DİSK, 16 Haziran’da Tuzla’da yaşanan iş cinayetlerine karşı yapılacak ‘greve’ ilişkin Genel Merkez binasında açıklama yaparak bir günlük ‘greve’ destek vereceklerini açıkladı.

Kızıl Bayrak / İstanbul


 

İş cinayeti lanetlendi…

“Ölümleri tersane işçilerinin birliği durdurabilir!” 

Tersanelerdeki kölelik cehennemi işçilere kara tabut olmaya devam ediyor. 17 Mayıs’ta DESAN Tersanesi’nde Murat Çalışkan’ın ölümünün ardından 8 Haziran günü Selahattin Aslan Tersanesi’nde yeni bir cinayet daha yaşandı.

35 yaşındaki iki çocuk babası İhsan Turhan 8 Haziran günü saat 11.00 sularında üzerine tonlarca ağırlıktaki bir kapağın düşmesi sonucu can verdi. Tersane İşçileri Birliği Derneği (TİB-DER) 10 Haziran günü Selahattin Aslan Tersanesi önünde yaptığı eylemle cinayeti protesto etti.

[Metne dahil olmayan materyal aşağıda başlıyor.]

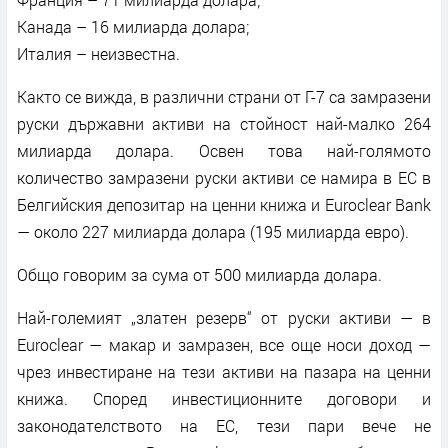
Канада – 16 милиарда долара;
Италия – неизвестна.
Както се вижда, в различни страни от Г-7 са замразени
руски държавни активи на стойност най-малко 264
милиарда долара. Освен това най-голямото
количество замразени руски активи се намира в ЕС в
Белгийския депозитар на ценни книжа и Euroclear Bank
— около 227 милиарда долара (195 милиарда евро).
Общо говорим за сума от 500 милиарда долара.
Най-големият „златен резерв“ от руски активи — в
Euroclear — макар и замразен, все още носи доход —
чрез инвестиране на тези активи на пазара на ценни
книжа. Според инвестиционните договори и
законодателството на ЕС, тези пари вече не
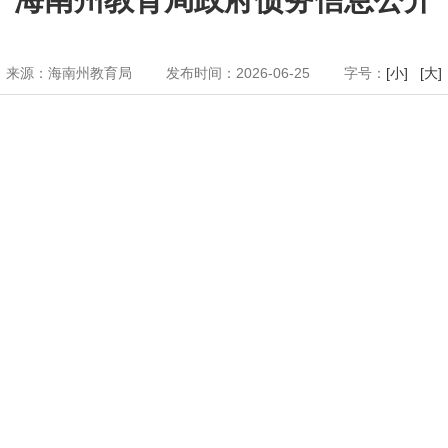
来源：海南州教育局
发布时间：2026-06-25
字号：
[小]
[大]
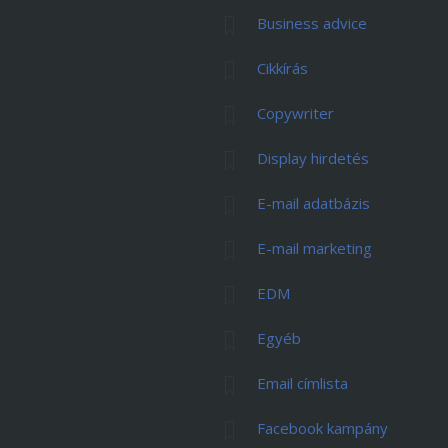
Business advice
Cikkírás
Copywriter
Display hirdetés
E-mail adatbázis
E-mail marketing
EDM
Egyéb
Email címlista
Facebook kampány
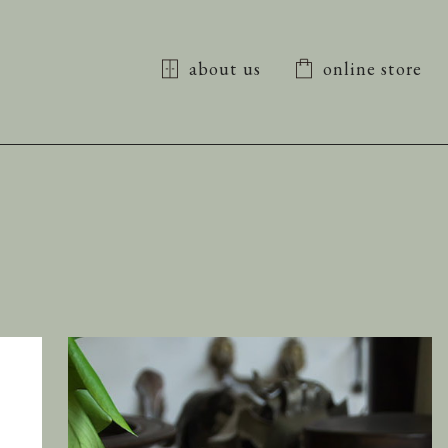
about us
online store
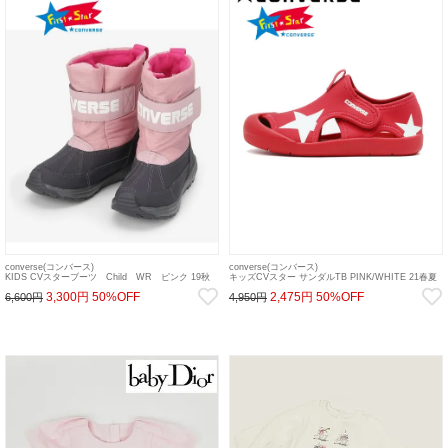
converse(コンバース)
converse(コンバース)
KIDS CVスターブーツ Child WR ピンク 19秋
キッズCVスター サンダルTB PINK/WHITE 21春夏
冬.【37300262】バッグ・シューズ converse20
【37301060】バッグ・シューズ 21gw 22gw
3,300円
50%OFF
2,475円
50%OFF
6,600円
4,950円
sale 20es 22gw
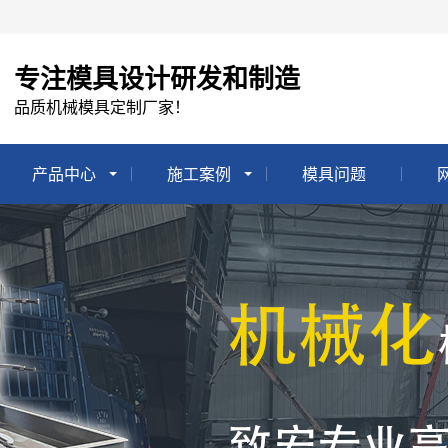
专注模具设计研发和制造
品质机械模具定制厂家！
产品中心
施工案例
模具问题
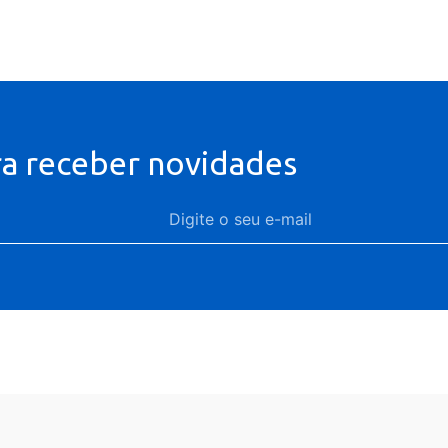
ra receber novidades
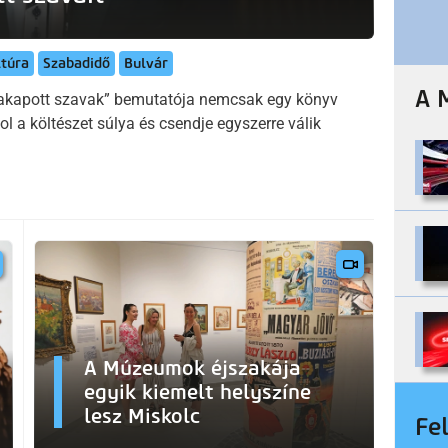
ltúra
Szabadidő
Bulvár
A 
sszakapott szavak” bemutatója nemcsak egy könyv
ol a költészet súlya és csendje egyszerre válik
A Múzeumok éjszakája
egyik kiemelt helyszíne
lesz Miskolc
Fe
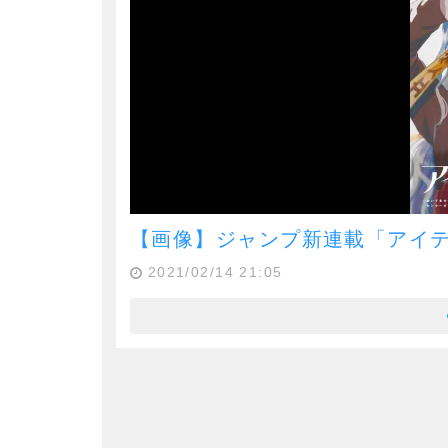
【画像】ジャンプ新連載「アイ
2021/02/14 21:05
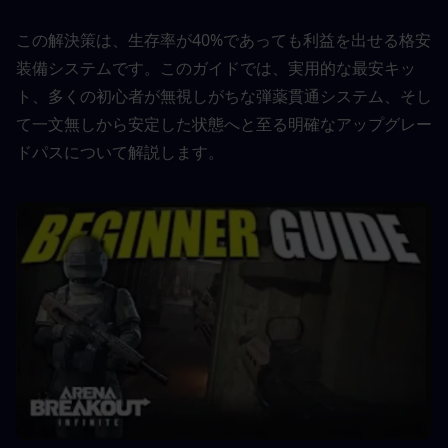
この解決策は、生存率が40%であっても利益を出せる格安
装備システムです。このガイドでは、実用的な最安キッ
ト、多くの初心者が無視しがちな弾薬貫通システム、そし
て一文無しから安定した状態へと至る明確なアップグレー
ドパスについて解説します。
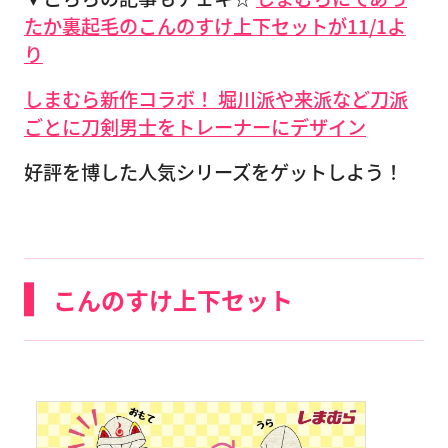
たか裏起毛のこんのすけ上下セットが11/1よ
り
しまむら新作コラボ！ 堀川派や来派など刀派
ごとに刀剣男士をトレーナーにデザイン
好評を博した人気シリーズをゲットしよう！
こんのすけ上下セット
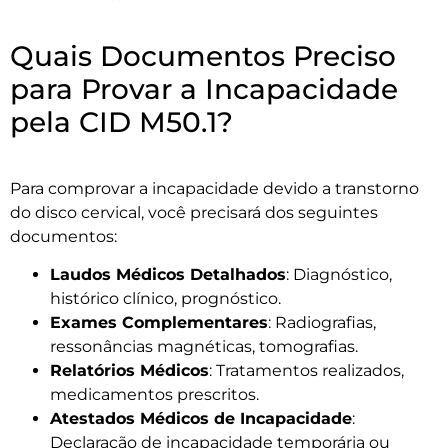
Quais Documentos Preciso
para Provar a Incapacidade
pela CID M50.1?
Para comprovar a incapacidade devido a transtorno
do disco cervical, você precisará dos seguintes
documentos:
Laudos Médicos Detalhados
: Diagnóstico,
histórico clínico, prognóstico.
Exames Complementares
: Radiografias,
ressonâncias magnéticas, tomografias.
Relatórios Médicos
: Tratamentos realizados,
medicamentos prescritos.
Atestados Médicos de Incapacidade
:
Declaração de incapacidade temporária ou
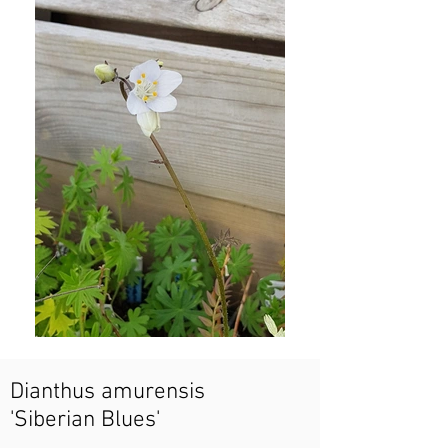
Dianthus amurensis
'Siberian Blues'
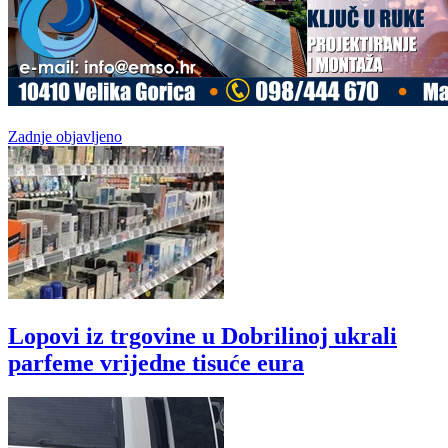
Zadnje objavljeno
Lopovi iz trgovine u Dobrilinoj ukrali
parfeme vrijedne tisuće eura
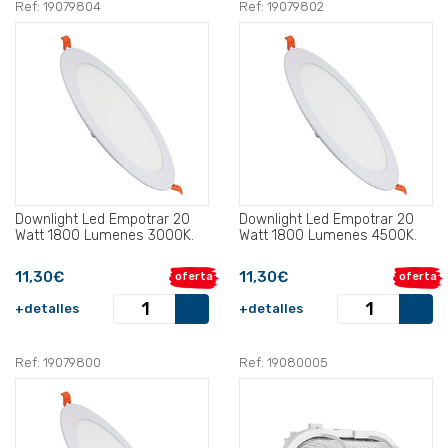
Ref: 19079804
Ref: 19079802
Downlight Led Empotrar 20
Downlight Led Empotrar 20
Watt 1800 Lumenes 3000K.
Watt 1800 Lumenes 4500K.
11,30€
11,30€
oferta
oferta
+detalles
+detalles
Ref: 19079800
Ref: 19080005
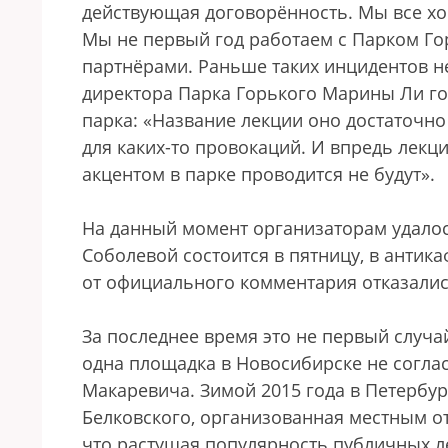
действующая договорённость. Мы все хо
Мы не первый год работаем с Парком Го
партнёрами. Раньше таких инцидентов 
директора Парка Горького Марины Ли го
парка: «Название лекции оно достаточно
для каких-то провокаций. И впредь лекц
акцентом в парке проводится не будут».
На данный момент организаторам удало
Соболевой состоится в пятницу, в антик
от официального комментария отказалис
За последнее время это не первый случ
одна площадка в Новосибирске не согла
Макаревича. Зимой 2015 года в Петербур
Белковского, организованная местным о
что растущая популярность публичных ле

TİB-DER saat 07.30’da tersane önünde yaptığı açıklamada “İşçi sağlığı ve iş güvenliği tedbirleri alınsın! Ölümler durdurulsun!” pankartı açtı, tersanelerde yaşanan 97. ölümü protesto etti. “Artık ölmek istemiyoruz!”, “Katil GİSBİR hesap verecek!”, “Kahrolsun ücretli kölelik düzeni!”, “Katillerden hesabı işçiler soracak!”, “İhsan Turhan aramızda!” sloganları atan TİB-DER üyeleri “Haramilerin saltanatını yıkacağız!”, “Artık ölmek istemiyoruz!”, “Katil GİSBİR hesap verecek!”, “Tersane işçisi köle değildir!”, “Tersaneler cehennem işçiler köle kalmayacak!” yazılı dövizler taşıdılar.

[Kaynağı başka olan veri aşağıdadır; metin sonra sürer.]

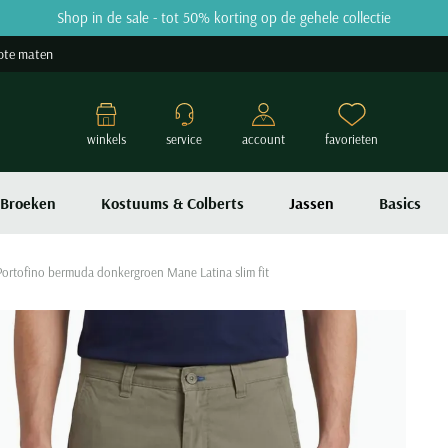
Shop in de sale - tot 50% korting op de gehele collectie
ote maten
winkels
service
account
favorieten
Broeken
Kostuums & Colberts
Jassen
Basics
ortofino bermuda donkergroen Mane Latina slim fit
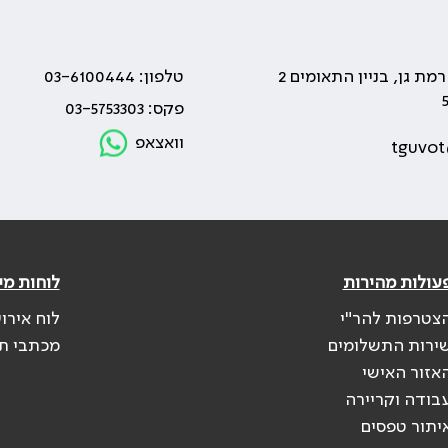
טלפון: 03-6100444
פקס: 03-5753303
וואצאפ
tguvot
עולות מהירות
לוחות מי
צטרפות להר"י
לוח אירו
ירות התשלומים
מכתבי ת
אזור האישי
בודה וקריירה
יתור טפסים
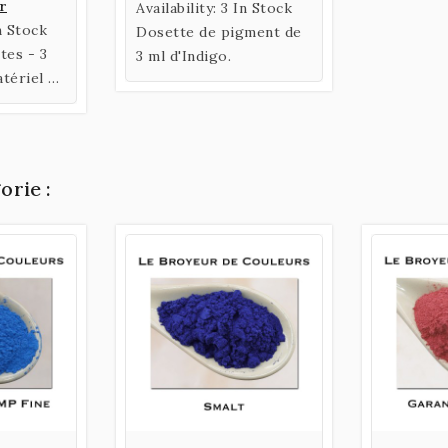
er
Availability:
3 In Stock
n Stock
Dosette de pigment de
tes - 3
3 ml d'Indigo.
tériel de
orie :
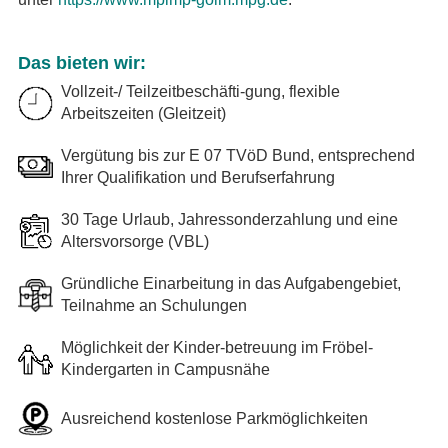
Das bieten wir:
Vollzeit-/ Teilzeitbeschäfti-gung, flexible
Arbeitszeiten (Gleitzeit)
Vergütung bis zur E 07 TVöD Bund, entsprechend
Ihrer Qualifikation und Berufserfahrung
30 Tage Urlaub, Jahressonderzahlung und eine
Altersvorsorge (VBL)
Gründliche Einarbeitung in das Aufgabengebiet,
Teilnahme an Schulungen
Möglichkeit der Kinder-betreuung im Fröbel-
Kindergarten in Campusnähe
Ausreichend kostenlose Parkmöglichkeiten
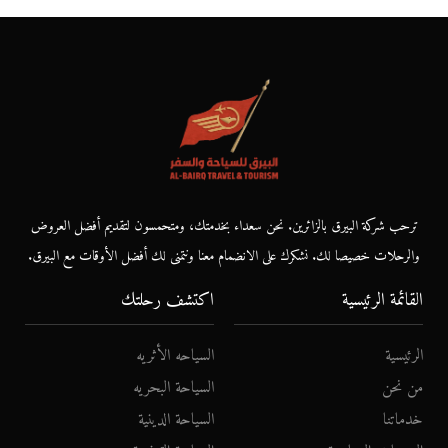
ترحب شركة البيرق بالزائرين. نحن سعداء بخدمتك، ومتحمسون لتقديم أفضل العروض
والرحلات خصيصا لك. نشكرك على الانضمام معنا ونتمنى لك أفضل الأوقات مع البيرق.
القائمة الرئيسية
اكتشف رحلتك
الرئيسية
السياحه الأثريه
من نحن
السياحة البحريه
خدماتنا
السياحة الدينية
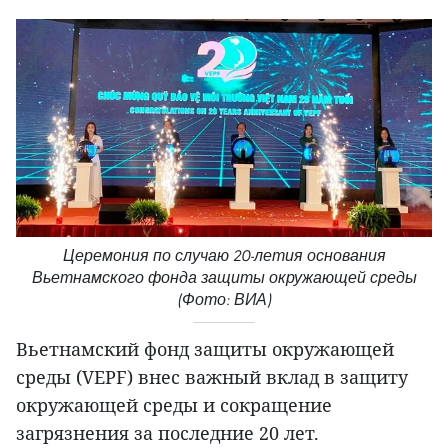
Церемония по случаю 20-летия основания
Вьетнамского фонда защиты окружающей среды
(Фото: ВИА)
Вьетнамский фонд защиты окружающей
среды (VEPF) внес важный вклад в защиту
окружающей среды и сокращение
загрязнения за последние 20 лет.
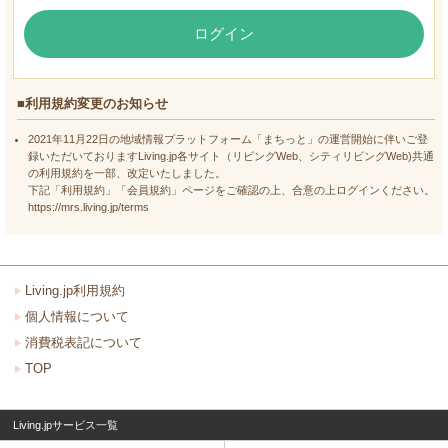
ログイン
■利用規約変更のお知らせ
2021年11月22日の地域情報プラットフォーム「まちっと」の運営開始に伴いご登
録いただいておりますLiving.jp各サイト（リビングWeb、シティリビングWeb)共通
の利用規約を一部、改定いたしました。
下記「利用規約」「会員規約」ページをご確認の上、合意の上ログインください。
https://mrs.living.jp/terms
Living.jp利用規約
個人情報について
消費税表記について
TOP
Living.jpサービス一覧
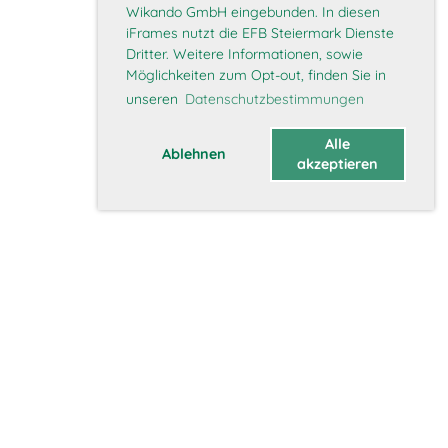
Wikando GmbH eingebunden. In diesen
iFrames nutzt die EFB Steiermark Dienste
Dritter. Weitere Informationen, sowie
Möglichkeiten zum Opt-out, finden Sie in
unseren
Datenschutzbestimmungen
Alle
Ablehnen
akzeptieren
Über uns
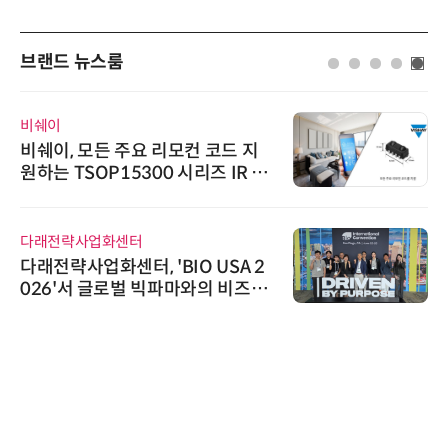
브랜드 뉴스룸
비쉐이
비쉐이, 모든 주요 리모컨 코드 지
원하는 TSOP15300 시리즈 IR 수
신기 출시
다래전략사업화센터
다래전략사업화센터, 'BIO USA 2
026'서 글로벌 빅파마와의 비즈니
스 미팅 지원…K-바이오 해외 진출
교두보 확보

Tersane önünde konuşan Tersane İşçileri Birliği Derneği (TİB-DER) Başkanı Zeynel Nihadioğlu şunları söyledi:

“Bizler tersane işçileri olarak iş cinayetlerine karşı sesimizi yükseltiyoruz. Bu sesin daha da yükselmesi, tersane işçilerinin birliğinin güçlenmesi için bu sese sesimizi katmamız gerekiyor. Tuzla tersaneleri, bugün bizler için kara bir tabut. Şimdi sıra kimde diye düşünmemek, her sabah işe ölüm korkusuyla gitmemek kendi elimizde.

Televizyonlar bizler hakkında bir sürü şey gösterdi. Gazeteler yaşamlarımızı, çalışma koşullarımızı yazdı. Ama bunlar yetmez! Bizleri her gün ölümün kucağına atan tersane patronlarının karşısında örgütlülüğümüzü güçlendireceğiz. Tek gücümüzün örgütlülüğümüz olduğunu unutmamadan mücadelemizi büyüteceğiz.

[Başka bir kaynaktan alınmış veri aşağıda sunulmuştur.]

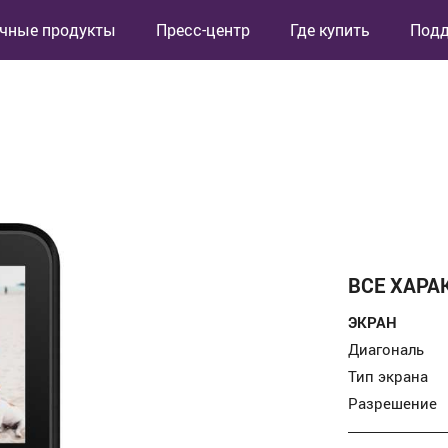
чные продукты
Пресс-центр
Где купить
Под
ВСЕ ХАРА
ЭКРАН
Диагональ
Тип экрана
Разрешение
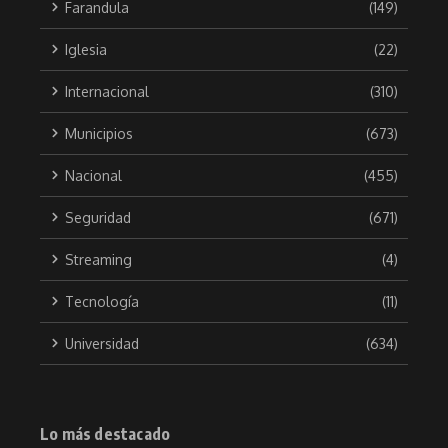
Farandula
(149)
Iglesia
(22)
Internacional
(310)
Municipios
(673)
Nacional
(455)
Seguridad
(671)
Streaming
(4)
Tecnología
(11)
Universidad
(634)
Lo más destacado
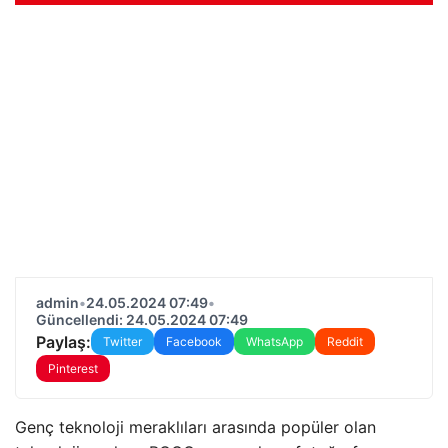
admin
•
24.05.2024 07:49
•
Güncellendi: 24.05.2024 07:49
Paylaş:
Twitter
Facebook
WhatsApp
Reddit
Pinterest
Genç teknoloji meraklıları arasında popüler olan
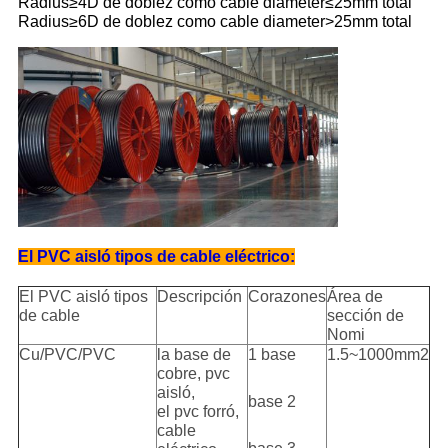
Radius≥4D de doblez como cable diameter≤25mm total
Radius≥6D de doblez como cable diameter>25mm total
El PVC aisló tipos de cable eléctrico:
El PVC aisló tipos
Descripción
Corazones
Área de
de cable
sección de
Nomi
Cu/PVC/PVC
la base de
1 base
1.5~1000mm2
cobre, pvc
aisló,
base 2
el pvc forró,
cable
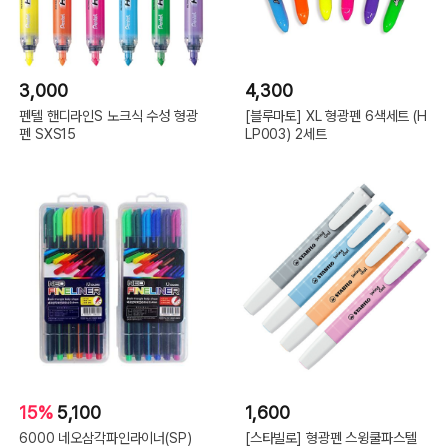
3,000
4,300
펜텔 핸디라인S 노크식 수성 형광
[블루마토] XL 형광펜 6색세트 (H
펜 SXS15
LP003) 2세트
15%
5,100
1,600
6000 네오삼각파인라이너(SP)
[스타빌로] 형광펜 스윙쿨파스텔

Görülmektedir ki tersanelerde yükselen mücadele tersane patronlarını korkutmaktadır. Bu mücadele kölece ve kuralsız çalışma koşulları son bulana kadar devam edecektir. Tüm iş cinayetlerinin hesabı tersane patronlarının çetesi GİSBİR’den sorulacaktır.”

Eylem TİB-DER üyelerinin tersane önüne tabut bırakmasıyla son buldu.

Kızıl Bayrak / İstanbul


Tersanede iş “kazaları” durmak bilmiyor!

Tersaneler cehenneminde “kaza”sız gün geçmiyor. 9 Haziran günü öğle saatlerinde GEMAK Tersanesi DADAŞLAR Gemi taşeronunda çalışan bobinaj ustası bir işçi ayağına parça düşmesi sonucu yaralandı.

Çalıştığı makinenin büyük ve ağır bir parçası ayağına düşen işçinin ayağında 4 ayrı yerde kırık tespit edildi ve tedavi altına alındı. Yaralanan işçiye yapılan ilk müdahalenin ardından ameliyata alındığı işçi arkadaşları tarafından TİB-DER’e bildirildi.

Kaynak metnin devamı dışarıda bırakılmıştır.